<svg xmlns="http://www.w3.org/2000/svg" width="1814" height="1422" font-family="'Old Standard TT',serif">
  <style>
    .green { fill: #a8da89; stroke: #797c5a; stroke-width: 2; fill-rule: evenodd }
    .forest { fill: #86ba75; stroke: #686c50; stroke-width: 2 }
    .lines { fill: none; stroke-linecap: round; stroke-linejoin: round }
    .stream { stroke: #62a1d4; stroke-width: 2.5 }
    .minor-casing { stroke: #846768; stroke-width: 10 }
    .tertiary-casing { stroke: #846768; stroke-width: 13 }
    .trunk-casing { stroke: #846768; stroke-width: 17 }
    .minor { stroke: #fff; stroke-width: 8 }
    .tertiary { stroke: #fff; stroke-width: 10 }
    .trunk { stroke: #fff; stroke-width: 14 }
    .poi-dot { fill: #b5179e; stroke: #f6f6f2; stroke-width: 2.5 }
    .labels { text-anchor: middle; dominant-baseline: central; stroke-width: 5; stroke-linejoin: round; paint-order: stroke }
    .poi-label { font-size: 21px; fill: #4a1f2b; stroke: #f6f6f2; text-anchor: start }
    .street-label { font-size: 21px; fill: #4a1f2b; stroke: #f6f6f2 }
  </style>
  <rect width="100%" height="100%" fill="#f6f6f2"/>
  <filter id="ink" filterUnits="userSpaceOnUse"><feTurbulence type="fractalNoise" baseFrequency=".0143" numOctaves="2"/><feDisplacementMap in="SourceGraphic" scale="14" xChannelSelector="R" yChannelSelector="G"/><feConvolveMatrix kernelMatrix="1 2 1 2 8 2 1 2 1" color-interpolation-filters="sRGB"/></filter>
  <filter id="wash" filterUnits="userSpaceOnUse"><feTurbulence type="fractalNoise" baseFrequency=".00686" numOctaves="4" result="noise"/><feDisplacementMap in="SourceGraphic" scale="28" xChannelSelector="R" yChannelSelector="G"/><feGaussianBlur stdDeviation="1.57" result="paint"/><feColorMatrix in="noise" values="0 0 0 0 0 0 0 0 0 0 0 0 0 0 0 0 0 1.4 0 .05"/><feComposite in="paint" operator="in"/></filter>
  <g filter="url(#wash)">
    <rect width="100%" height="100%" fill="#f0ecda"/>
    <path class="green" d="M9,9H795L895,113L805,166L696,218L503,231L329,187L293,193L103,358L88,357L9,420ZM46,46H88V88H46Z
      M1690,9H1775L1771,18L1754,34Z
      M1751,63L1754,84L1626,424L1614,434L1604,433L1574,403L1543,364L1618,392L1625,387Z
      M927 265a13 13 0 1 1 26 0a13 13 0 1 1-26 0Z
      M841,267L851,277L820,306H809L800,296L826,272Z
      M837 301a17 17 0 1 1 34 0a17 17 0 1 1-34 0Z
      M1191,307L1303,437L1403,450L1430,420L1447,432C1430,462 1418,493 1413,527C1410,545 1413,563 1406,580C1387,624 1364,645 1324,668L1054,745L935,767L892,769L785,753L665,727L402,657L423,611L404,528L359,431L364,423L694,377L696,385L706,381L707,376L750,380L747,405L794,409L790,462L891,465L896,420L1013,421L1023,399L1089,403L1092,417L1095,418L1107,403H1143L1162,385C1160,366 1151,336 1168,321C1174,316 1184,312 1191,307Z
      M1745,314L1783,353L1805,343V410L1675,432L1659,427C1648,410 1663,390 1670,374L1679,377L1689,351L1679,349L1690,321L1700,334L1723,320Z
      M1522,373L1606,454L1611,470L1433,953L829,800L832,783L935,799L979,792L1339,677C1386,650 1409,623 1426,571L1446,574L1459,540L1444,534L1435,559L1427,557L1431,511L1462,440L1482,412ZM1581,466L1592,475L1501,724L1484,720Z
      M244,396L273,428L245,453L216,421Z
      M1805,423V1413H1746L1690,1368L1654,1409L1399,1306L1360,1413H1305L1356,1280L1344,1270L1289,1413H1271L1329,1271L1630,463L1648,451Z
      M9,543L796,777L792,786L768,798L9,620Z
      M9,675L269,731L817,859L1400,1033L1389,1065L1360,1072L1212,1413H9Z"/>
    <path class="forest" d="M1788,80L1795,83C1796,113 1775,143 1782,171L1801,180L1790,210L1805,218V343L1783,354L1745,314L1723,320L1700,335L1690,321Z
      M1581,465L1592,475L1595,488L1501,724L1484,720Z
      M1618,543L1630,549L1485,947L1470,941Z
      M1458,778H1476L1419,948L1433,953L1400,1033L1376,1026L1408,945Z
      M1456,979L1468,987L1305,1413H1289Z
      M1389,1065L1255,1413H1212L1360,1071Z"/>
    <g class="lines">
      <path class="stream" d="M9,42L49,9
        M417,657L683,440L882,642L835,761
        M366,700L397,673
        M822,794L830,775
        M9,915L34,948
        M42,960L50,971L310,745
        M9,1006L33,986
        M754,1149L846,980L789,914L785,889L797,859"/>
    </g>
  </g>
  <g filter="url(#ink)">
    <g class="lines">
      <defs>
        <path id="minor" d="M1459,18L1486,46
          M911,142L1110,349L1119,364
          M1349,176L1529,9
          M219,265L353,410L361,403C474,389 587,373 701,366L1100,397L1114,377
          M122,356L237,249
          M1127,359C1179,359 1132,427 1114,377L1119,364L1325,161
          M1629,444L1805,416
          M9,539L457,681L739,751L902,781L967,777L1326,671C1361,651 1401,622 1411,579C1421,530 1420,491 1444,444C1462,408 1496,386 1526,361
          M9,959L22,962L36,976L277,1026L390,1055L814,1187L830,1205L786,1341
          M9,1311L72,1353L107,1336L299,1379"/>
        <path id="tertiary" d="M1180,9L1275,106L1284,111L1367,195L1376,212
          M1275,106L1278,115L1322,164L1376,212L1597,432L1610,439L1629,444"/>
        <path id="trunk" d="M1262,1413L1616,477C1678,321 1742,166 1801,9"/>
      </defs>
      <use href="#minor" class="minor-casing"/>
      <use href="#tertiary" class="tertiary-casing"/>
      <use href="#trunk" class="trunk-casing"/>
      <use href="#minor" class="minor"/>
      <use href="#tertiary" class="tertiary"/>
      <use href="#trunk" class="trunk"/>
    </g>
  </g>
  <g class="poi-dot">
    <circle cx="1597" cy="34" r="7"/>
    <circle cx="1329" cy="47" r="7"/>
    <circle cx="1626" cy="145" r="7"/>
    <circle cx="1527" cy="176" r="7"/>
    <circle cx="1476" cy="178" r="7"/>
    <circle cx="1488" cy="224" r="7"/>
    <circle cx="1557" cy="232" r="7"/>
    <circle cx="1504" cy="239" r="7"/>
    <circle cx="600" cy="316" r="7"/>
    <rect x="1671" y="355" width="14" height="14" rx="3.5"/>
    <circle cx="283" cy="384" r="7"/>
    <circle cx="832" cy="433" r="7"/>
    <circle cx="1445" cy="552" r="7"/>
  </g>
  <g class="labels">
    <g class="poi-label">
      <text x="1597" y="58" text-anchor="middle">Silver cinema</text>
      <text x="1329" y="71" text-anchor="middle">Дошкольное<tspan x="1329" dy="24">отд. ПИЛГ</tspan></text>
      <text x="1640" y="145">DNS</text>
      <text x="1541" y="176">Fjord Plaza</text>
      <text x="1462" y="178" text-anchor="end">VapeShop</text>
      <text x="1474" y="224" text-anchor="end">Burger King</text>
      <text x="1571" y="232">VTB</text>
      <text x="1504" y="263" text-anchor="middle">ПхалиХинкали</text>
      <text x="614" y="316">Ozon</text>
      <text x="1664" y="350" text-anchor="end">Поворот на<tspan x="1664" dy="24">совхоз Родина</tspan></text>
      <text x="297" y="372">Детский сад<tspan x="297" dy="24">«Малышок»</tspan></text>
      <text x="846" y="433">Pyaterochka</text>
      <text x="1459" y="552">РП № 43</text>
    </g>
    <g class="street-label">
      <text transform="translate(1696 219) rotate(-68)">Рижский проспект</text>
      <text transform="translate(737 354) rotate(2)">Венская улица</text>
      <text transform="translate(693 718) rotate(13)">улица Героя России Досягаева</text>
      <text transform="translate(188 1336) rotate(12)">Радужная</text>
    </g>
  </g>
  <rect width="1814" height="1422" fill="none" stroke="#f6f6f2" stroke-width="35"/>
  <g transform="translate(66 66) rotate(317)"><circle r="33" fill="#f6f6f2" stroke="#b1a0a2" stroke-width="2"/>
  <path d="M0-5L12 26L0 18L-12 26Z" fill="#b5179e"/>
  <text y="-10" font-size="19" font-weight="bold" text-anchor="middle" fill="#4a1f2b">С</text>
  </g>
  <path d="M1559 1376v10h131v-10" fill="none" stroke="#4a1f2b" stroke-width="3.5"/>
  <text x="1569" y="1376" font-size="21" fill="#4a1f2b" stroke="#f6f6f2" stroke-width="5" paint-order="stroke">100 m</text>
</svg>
++++++++++++++++++++
#### [Your instructions]
Please transcribe only the lines in the records above running from the line that has "#86ba75; stroke: #686c50;" through the line that has "M837 301a17 17", both included, exactly as they appear.

#### [Expected answer]
    .forest { fill: #86ba75; stroke: #686c50; stroke-width: 2 }
    .lines { fill: none; stroke-linecap: round; stroke-linejoin: round }
    .stream { stroke: #62a1d4; stroke-width: 2.5 }
    .minor-casing { stroke: #846768; stroke-width: 10 }
    .tertiary-casing { stroke: #846768; stroke-width: 13 }
    .trunk-casing { stroke: #846768; stroke-width: 17 }
    .minor { stroke: #fff; stroke-width: 8 }
    .tertiary { stroke: #fff; stroke-width: 10 }
    .trunk { stroke: #fff; stroke-width: 14 }
    .poi-dot { fill: #b5179e; stroke: #f6f6f2; stroke-width: 2.5 }
    .labels { text-anchor: middle; dominant-baseline: central; stroke-width: 5; stroke-linejoin: round; paint-order: stroke }
    .poi-label { font-size: 21px; fill: #4a1f2b; stroke: #f6f6f2; text-anchor: start }
    .street-label { font-size: 21px; fill: #4a1f2b; stroke: #f6f6f2 }
  </style>
  <rect width="100%" height="100%" fill="#f6f6f2"/>
  <filter id="ink" filterUnits="userSpaceOnUse"><feTurbulence type="fractalNoise" baseFrequency=".0143" numOctaves="2"/><feDisplacementMap in="SourceGraphic" scale="14" xChannelSelector="R" yChannelSelector="G"/><feConvolveMatrix kernelMatrix="1 2 1 2 8 2 1 2 1" color-interpolation-filters="sRGB"/></filter>
  <filter id="wash" filterUnits="userSpaceOnUse"><feTurbulence type="fractalNoise" baseFrequency=".00686" numOctaves="4" result="noise"/><feDisplacementMap in="SourceGraphic" scale="28" xChannelSelector="R" yChannelSelector="G"/><feGaussianBlur stdDeviation="1.57" result="paint"/><feColorMatrix in="noise" values="0 0 0 0 0 0 0 0 0 0 0 0 0 0 0 0 0 1.4 0 .05"/><feComposite in="paint" operator="in"/></filter>
  <g filter="url(#wash)">
    <rect width="100%" height="100%" fill="#f0ecda"/>
    <path class="green" d="M9,9H795L895,113L805,166L696,218L503,231L329,187L293,193L103,358L88,357L9,420ZM46,46H88V88H46Z
      M1690,9H1775L1771,18L1754,34Z
      M1751,63L1754,84L1626,424L1614,434L1604,433L1574,403L1543,364L1618,392L1625,387Z
      M927 265a13 13 0 1 1 26 0a13 13 0 1 1-26 0Z
      M841,267L851,277L820,306H809L800,296L826,272Z
      M837 301a17 17 0 1 1 34 0a17 17 0 1 1-34 0Z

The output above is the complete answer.